Find all positive integers $n$ for which $1372n^4 - 3 $ is an odd perfect square. 

Find all positive integers $n$ for which $1372\,n^4 - 3$ is an odd perfect square.


I tried $\bmod ,4,5,7$ and failed. Next, I used Vieta’s Theorem and failed again.
Any hints, please. Thank you very much!
Edit number and parity already.
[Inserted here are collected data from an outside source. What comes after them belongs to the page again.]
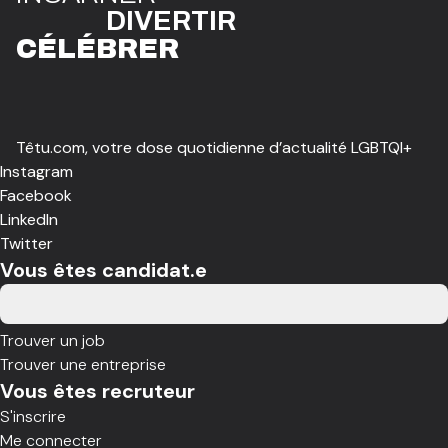
DIVE
R
TIR
CÉLÉBR
E
R
Têtu.com, votre dose quotidienne d’actualité LGBTQI+
Instagram
Facebook
LinkedIn
Twitter
Vous êtes candidat.e
Trouver un job
Trouver une entreprise
Vous êtes recruteur
S'inscrire
Me connecter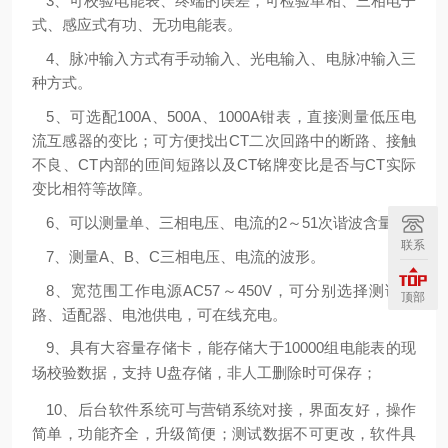
3、可校验电能表、终端的误差，可检验单相、三相电子
式、感应式有功、无功电能表。
4、脉冲输入方式有手动输入、光电输入、电脉冲输入三
种方式。
5、可选配100A、500A、1000A钳表，直接测量低压电
流互感器的变比；可方便找出CT二次回路中的断路、接触
不良、CT内部的匝间短路以及CT铭牌变比是否与CT实际
变比相符等故障。
6、可以测量单、三相电压、电流的2～51次谐波含量。
联系
7、测量A、B、C三相电压、电流的波形。
8、宽范围工作电源AC57～450V，可分别选择测试线
顶部
路、适配器、电池供电，可在线充电。
9、具有大容量存储卡，能存储大于10000组电能表的现
场校验数据，支持 U盘存储，非人工删除时可
保存；
10、后台软件系统可与营销系统对接，界面友好，操作
简单，功能齐全，升级简便；测试数据不可更改，软件具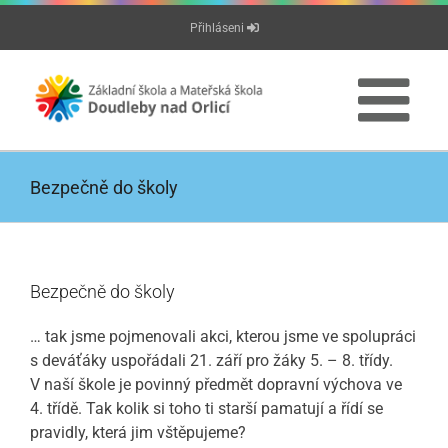
Přeskočit
Přihláseni
na
obsah
Bezpečně do školy
Bezpečně do školy
… tak jsme pojmenovali akci, kterou jsme ve spolupráci
s deváťáky uspořádali 21. září pro žáky 5. – 8. třídy.
V naší škole je povinný předmět dopravní výchova ve
4. třídě. Tak kolik si toho ti starší pamatují a řídí se
pravidly, která jim vštěpujeme?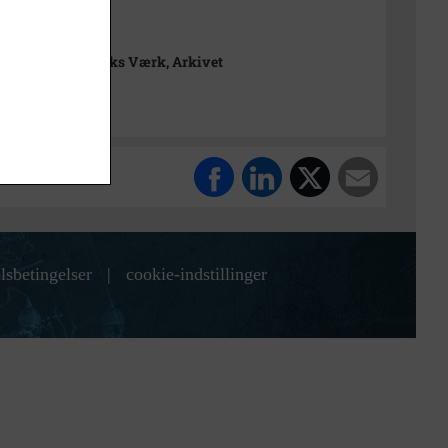
t
rimuseet Frederiks Værk, Arkivet
lsbetingelser
|
cookie-indstillinger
Sorry for typo
Edit 2 : This question is related to this question.
 A: The equation $y^2=1372x^4-3$ has only one positive integral solution for $x$ and $y$ at which is found at $(1,37)$.
We can use the general technique in this answer https://mathoverflow.net/a/338108 to convert your quartic into Weierstrass form and then we can use MAGMA to find all integral points on the curve.
Step 1: Quartic to Cubic (Weierstrass form)
$y^2=1372x^4-3$ can be transformed into $Y^2=X^3-4116X$ using $X:=1372x^2$ and $Y:=1372xy$ via the steps below
Take
$$y^2=1372x^4-3$$
Multiply both sides by $1372^2x^2$
$$1372^2x^2y^2=1372^3x^6-3\times1372^2x^2$$
$$(1372xy)^2=(1372x^2)^3-(3\times1372)(1372x^2)$$
$$Y^2=X^3-4116X$$
Step 2: Search for Integral Points
Then using MAGMA (An online version is here for you to confirm my work for yourself: http://magma.maths.usyd.edu.au/calc/) we can run the following two lines of code to find all of the integral points on our curve:
E := EllipticCurve([0,0,0,4116,0]);
IntegralPoints(E);

And we get the result: $(0 : 0 : 1)$ which tells us that the only one solution exists (the one that we found manually $(1,37)$).
Alternatively: Easier Solution
We could also run the following to get this answer directly (I realized this command existed after doing the work above, but it confirms the same answer).
IntegralQuarticPoints([1372, 0, 0, 0, -3]);

which gives the only positive output as $[ 1, 37 ]$
A: The function: $\sqrt{1372n^4 - 3}$ produces one integer only: when $n = 1$, it produces $37$.
For $ n \geq 2$, the function produces decimals.
Therefore, there is no positive integer $n$ such that $1372n^4 - 3$ is a odd perfect square.
This is a brute force function that I tested out on Python - ran the code till $10000$.
A: Just to give another way.
$1372n^4=m^2+3\Rightarrow2n^4\equiv m^2+3\pmod{10}$.
Noting $\mathbb Z/10\mathbb Z=\mathbb Z_{10}$ we have
$$\mathbb Z_{10}^4=\{1,6,5,0\}\Rightarrow2\mathbb Z_{10}^4=\{2,0\}\\\mathbb Z_{10}^2=\{1,4,9,6,5,0\}\Rightarrow\mathbb Z_{10}^2+3=\{4,7,2,9,8,3\}$$
Since $2\mathbb Z_{10}^4\cap(\mathbb Z_{10}^2+3)=\{2\}$ we deduce that modulo $10$ we must have $n=1$ which corresponds to $m=7$ (because of $7^2+3\equiv2\pmod{10}$).
It follows that the only solution is $n=1$.